[Entries provided]

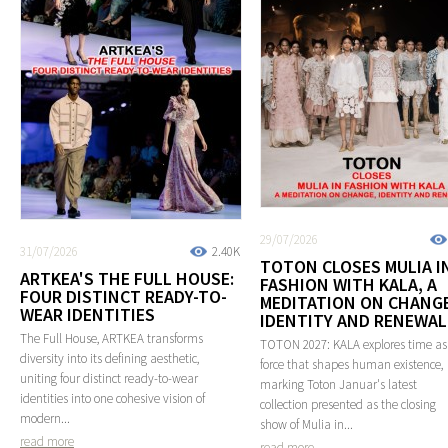
29/07/2026
31/07/2026
2.40K
TOTON CLOSES MULIA I
ARTKEA'S THE FULL HOUSE:
FASHION WITH KALA, A
FOUR DISTINCT READY-TO-
MEDITATION ON CHANGE
WEAR IDENTITIES
IDENTITY AND RENEWAL
The Full House, ARTKEA transforms
TOTON 2027: KALA explores time as
diversity into its defining aesthetic,
force that shapes human existence,
uniting four distinct ready-to-wear
marking Toton Januar's latest
identities into one cohesive vision of
collection presented as the closing
modern...
show of Mulia in...
read more
read more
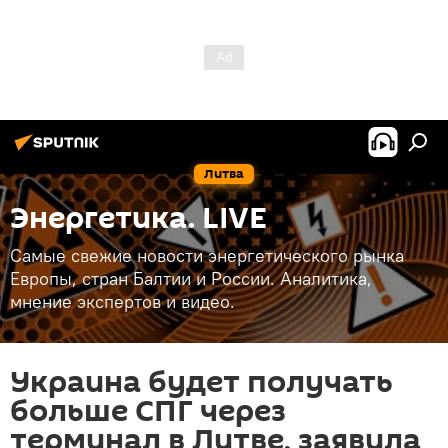
Литва
Энергетика. LIVE
Самые свежие новости энергетического рынка
Европы, стран Балтии и России. Аналитика,
мнение экспертов и видео.
Украина будет получать
больше СПГ через
терминал в Литве, заявила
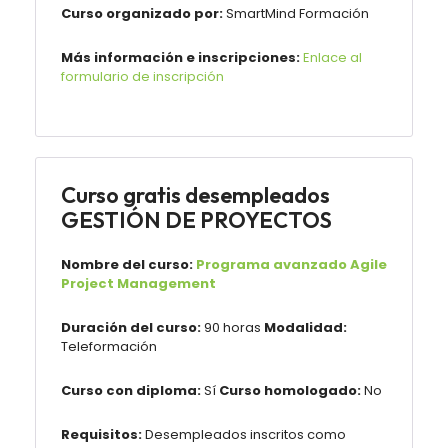
Curso organizado por:
SmartMind Formación
Más información e inscripciones:
Enlace al
formulario de inscripción
Curso gratis desempleados
GESTIÓN DE PROYECTOS
Nombre del curso:
Programa avanzado Agile
Project Management
Duración del curso:
90 horas
Modalidad:
Teleformación
Curso con diploma:
Sí
Curso homologado:
No
Requisitos:
Desempleados inscritos como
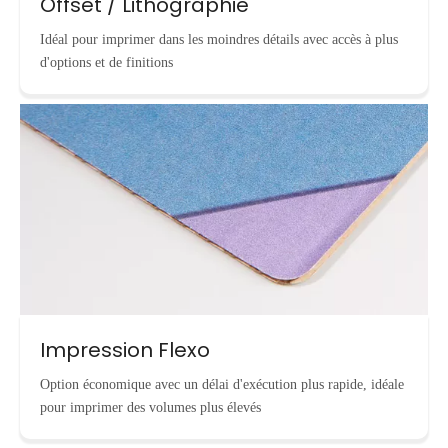
Offset / Lithographie
Idéal pour imprimer dans les moindres détails avec accès à plus
d'options et de finitions
Impression Flexo
Option économique avec un délai d'exécution plus rapide, idéale
pour imprimer des volumes plus élevés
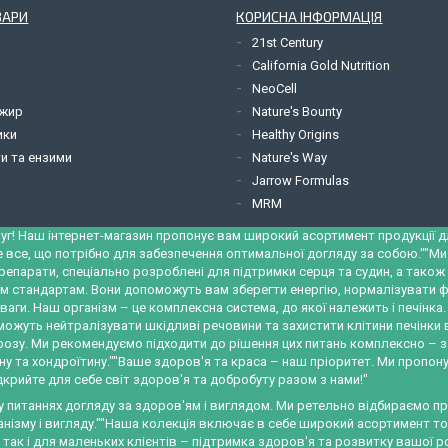
ВАРИ
КОРИСНА ІНФОРМАЦІЯ
21st Century
California Gold Nutrition
NeoCell
 жир
Nature's Bounty
ики
Healthy Origins
и та ензими
Nature's Way
Jarrow Formulas
MRM
уг! Наш інтернет-магазин пропонує вам широкий асортимент продукції для
е все, що потрібно для забезпечення оптимальної догляду за собою.""М
репарати, спеціально розроблені для підтримки серця та судин, а тако
м стандартам. Вони допоможуть вам зберегти енергію, нормалізувати ф
ваги. Наш організм – це комплексна система, до якої належить і печінк
можуть нейтралізувати шкідливі речовини та захистити клітини печінки
трозу. Ми рекомендуємо підходити до рішення цих питань комплексно – 
у та хондроїтину.""Ваше здоров'я та краса – наш пріоритет. Ми пропону
крийте для себе світ здоров'я та добробуту разом з нами!"
 у питаннях догляду за здоров'ям і виглядом. Ми ретельно відбираємо 
ізму і вигляду.""Наша колекція включає в себе широкий асортимент това
, так і для маленьких клієнтів – підтримка здоров'я та розвитку вашо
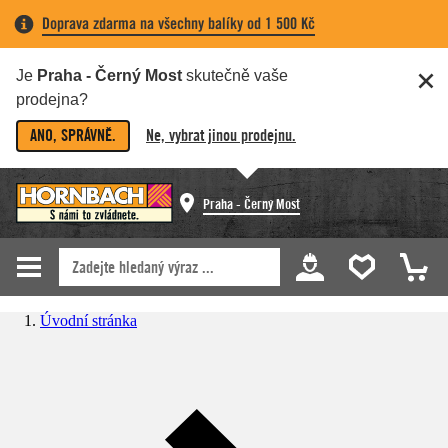
Doprava zdarma na všechny balíky od 1 500 Kč
Je
Praha - Černý Most
skutečně vaše
prodejna?
ANO, SPRÁVNĚ.
Ne, vybrat jinou prodejnu.
Praha - Černý Most
Úvodní stránka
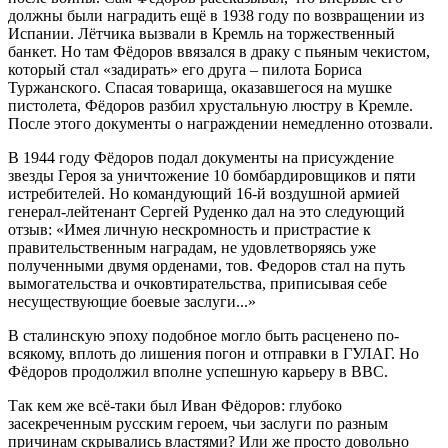
должны были наградить ещё в 1938 году по возвращении из
Испании. Лётчика вызвали в Кремль на торжественный
банкет. Но там Фёдоров ввязался в драку с пьяным чекистом,
который стал «задирать» его друга – пилота Бориса
Туржанского. Спасая товарища, оказавшегося на мушке
пистолета, Фёдоров разбил хрустальную люстру в Кремле.
После этого документы о награждении немедленно отозвали.
В 1944 году Фёдоров подал документы на присуждение
звезды Героя за уничтожение 10 бомбардировщиков и пяти
истребителей. Но командующий 16-й воздушной армией
генерал-лейтенант Сергей Руденко дал на это следующий
отзыв: «Имея личную нескромность и пристрастие к
правительственным наградам, не удовлетворяясь уже
полученными двумя орденами, тов. Федоров стал на путь
вымогательства и очковтирательства, приписывая себе
несуществующие боевые заслуги...»
В сталинскую эпоху подобное могло быть расценено по-
всякому, вплоть до лишения погон и отправки в ГУЛАГ. Но
Фёдоров продолжил вполне успешную карьеру в ВВС.
Так кем же всё-таки был Иван Фёдоров: глубоко
засекреченным русским героем, чьи заслуги по разным
причинам скрывались властями? Или же просто довольно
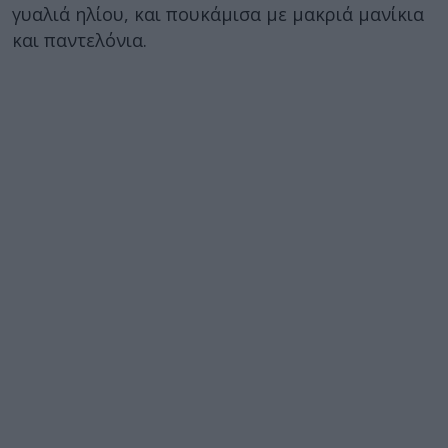
γυαλιά ηλίου, και πουκάμισα με μακριά μανίκια
και παντελόνια.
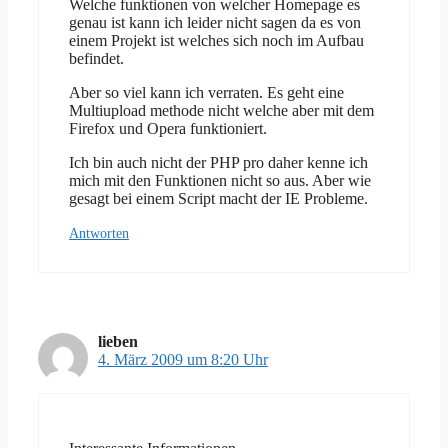
Welche funktionen von welcher Homepage es
genau ist kann ich leider nicht sagen da es von
einem Projekt ist welches sich noch im Aufbau
befindet.
Aber so viel kann ich verraten. Es geht eine
Multiupload methode nicht welche aber mit dem
Firefox und Opera funktioniert.
Ich bin auch nicht der PHP pro daher kenne ich
mich mit den Funktionen nicht so aus. Aber wie
gesagt bei einem Script macht der IE Probleme.
Antworten
lieben
4. März 2009 um 8:20 Uhr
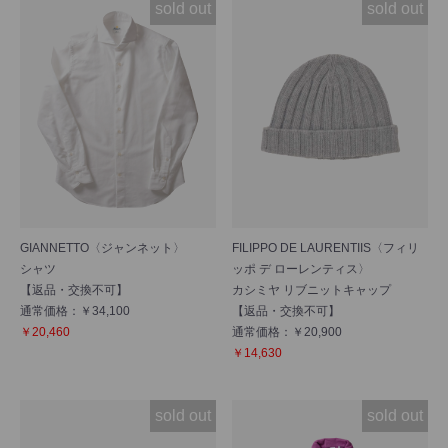
NEW
sold out
sold out
GIANNETTO〈ジャンネット〉
FILIPPO DE LAURENTIIS〈フィリ
シャツ
ッポ デ ローレンティス〉
【返品・交換不可】
カシミヤ リブニットキャップ
通常価格：￥34,100
【返品・交換不可】
￥20,460
通常価格：￥20,900
￥14,630
sold out
sold out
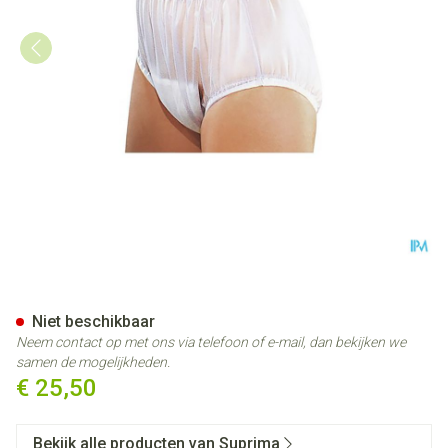
Suprima 1211 Slip Pvc Brede E
Niet beschikbaar
Neem contact op met ons via telefoon of e-mail, dan bekijken we
samen de mogelijkheden.
€ 25,50
Bekijk alle producten van Suprima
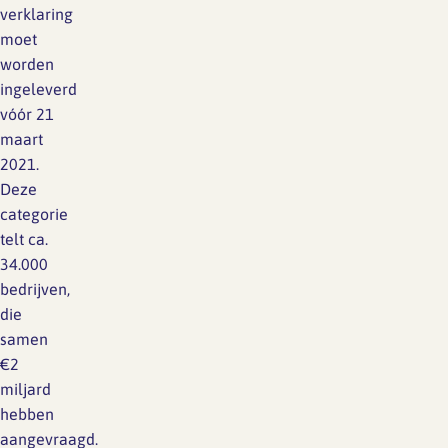
verklaring
moet
worden
ingeleverd
vóór 21
maart
2021.
Deze
categorie
telt ca.
34.000
bedrijven,
die
samen
€2
miljard
hebben
aangevraagd.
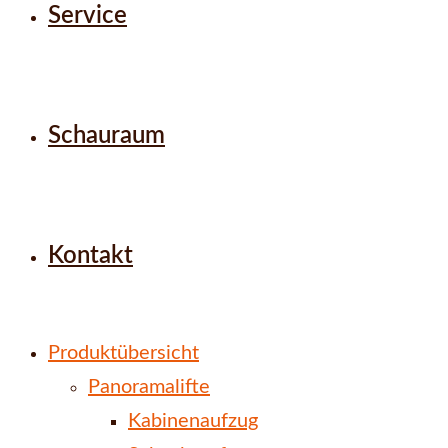
Service
Schauraum
Kontakt
Produktübersicht
Panoramalifte
Kabinenaufzug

[/Entries provided]

Text only, no pictures: copy every entry exactly.

29/07/2026
31/07/2026
2.40K
TOTON CLOSES MULIA I
ARTKEA'S THE FULL HOUSE:
FASHION WITH KALA, A
FOUR DISTINCT READY-TO-
MEDITATION ON CHANGE
WEAR IDENTITIES
IDENTITY AND RENEWAL
The Full House, ARTKEA transforms
TOTON 2027: KALA explores time as
diversity into its defining aesthetic,
force that shapes human existence,
uniting four distinct ready-to-wear
marking Toton Januar's latest
identities into one cohesive vision of
collection presented as the closing
modern...
show of Mulia in...
read more
read more
Литва
Энергетика. LIVE
Самые свежие новости энергетического рынка
Европы, стран Балтии и России. Аналитика,
мнение экспертов и видео.
Украина будет получать
больше СПГ через
терминал в Литве, заявила
Curso organizado por:
SmartMind Formación
Más información e inscripciones:
Enlace al
formulario de inscripción
Curso gratis desempleados
GESTIÓN DE PROYECTOS
Nombre del curso:
Programa avanzado Agile
Project Management
Duración del curso:
90 horas
Modalidad:
Teleformación
Curso con diploma:
Sí
Curso homologado:
No
Requisitos:
Desempleados inscritos como
Offset / Lithographie
Idéal pour imprimer dans les moindres détails avec accès à plus
d'options et de finitions
Impression Flexo
Option économique avec un délai d'exécution plus rapide, idéale
pour imprimer des volumes plus élevés
ВАРИ
КОРИСНА ІНФОРМАЦІЯ
21st Century
California Gold Nutrition
NeoCell
 жир
Nature's Bounty
ики
Healthy Origins
и та ензими
Nature's Way
Jarrow Formulas
MRM
уг! Наш інтернет-магазин пропонує вам широкий асортимент продукції для
е все, що потрібно для забезпечення оптимальної догляду за собою.""М
репарати, спеціально розроблені для підтримки серця та судин, а тако
м стандартам. Вони допоможуть вам зберегти енергію, нормалізувати ф
ваги. Наш організм – це комплексна система, до якої належить і печінк
можуть нейтралізувати шкідливі речовини та захистити клітини печінки
трозу. Ми рекомендуємо підходити до рішення цих питань комплексно – 
у та хондроїтину.""Ваше здоров'я та краса – наш пріоритет. Ми пропону
крийте для себе світ здоров'я та добробуту разом з нами!"
 у питаннях догляду за здоров'ям і виглядом. Ми ретельно відбираємо 
ізму і вигляду.""Наша колекція включає в себе широкий асортимент това
, так і для маленьких клієнтів – підтримка здоров'я та розвитку вашо
Doprava zdarma na všechny balíky od 1 500 Kč
Je
Praha - Černý Most
skutečně vaše
prodejna?
ANO, SPRÁVNĚ.
Ne, vybrat jinou prodejnu.
Praha - Černý Most
Úvodní stránka
должны были наградить ещё в 1938 году по возвращении из
Испании. Лётчика вызвали в Кремль на торжественный
банкет. Но там Фёдоров ввязался в драку с пьяным чекистом,
который стал «задирать» его друга – пилота Бориса
Туржанского. Спасая товарища, оказавшегося на мушке
пистолета, Фёдоров разбил хрустальную люстру в Кремле.
После этого документы о награждении немедленно отозвали.
В 1944 году Фёдоров подал документы на присуждение
звезды Героя за уничтожение 10 бомбардировщиков и пяти
истребителей. Но командующий 16-й воздушной армией
генерал-лейтенант Сергей Руденко дал на это следующий
отзыв: «Имея личную нескромность и пристрастие к
правительственным наградам, не удовлетворяясь уже
полученными двумя орденами, тов. Федоров стал на путь
вымогательства и очковтирательства, приписывая себе
несуществующие боевые заслуги...»
В сталинскую эпоху подобное могло быть расценено по-
всякому, вплоть до лишения погон и отправки в ГУЛАГ. Но
Фёдоров продолжил вполне успешную карьеру в ВВС.
Так кем же всё-таки был Иван Фёдоров: глубоко
засекреченным русским героем, чьи заслуги по разным
причинам скрывались властями? Или же просто довольно
γυαλιά ηλίου, και πουκάμισα με μακριά μανίκια
και παντελόνια.
Welche funktionen von welcher Homepage es
genau ist kann ich leider nicht sagen da es von
einem Projekt ist welches sich noch im Aufbau
befindet.
Aber so viel kann ich verraten. Es geht eine
Multiupload methode nicht welche aber mit dem
Firefox und Opera funktioniert.
Ich bin auch nicht der PHP pro daher kenne ich
mich mit den Funktionen nicht so aus. Aber wie
gesagt bei einem Script macht der IE Probleme.
Antworten
lieben
4. März 2009 um 8:20 Uhr
NEW
sold out
sold out
GIANNETTO〈ジャンネット〉
FILIPPO DE LAURENTIIS〈フィリ
シャツ
ッポ デ ローレンティス〉
【返品・交換不可】
カシミヤ リブニットキャップ
通常価格：￥34,100
【返品・交換不可】
￥20,460
通常価格：￥20,900
￥14,630
sold out
sold out
Suprima 1211 Slip Pvc Brede E
Niet beschikbaar
Neem contact op met ons via telefoon of e-mail, dan bekijken we
samen de mogelijkheden.
€ 25,50
Bekijk alle producten van Suprima
verklaring
moet
worden
ingeleverd
vóór 21
maart
2021.
Deze
categorie
telt ca.
34.000
bedrijven,
die
samen
€2
miljard
hebben
aangevraagd.
Service
Schauraum
Kontakt
Produktübersicht
Panoramalifte
Kabinenaufzug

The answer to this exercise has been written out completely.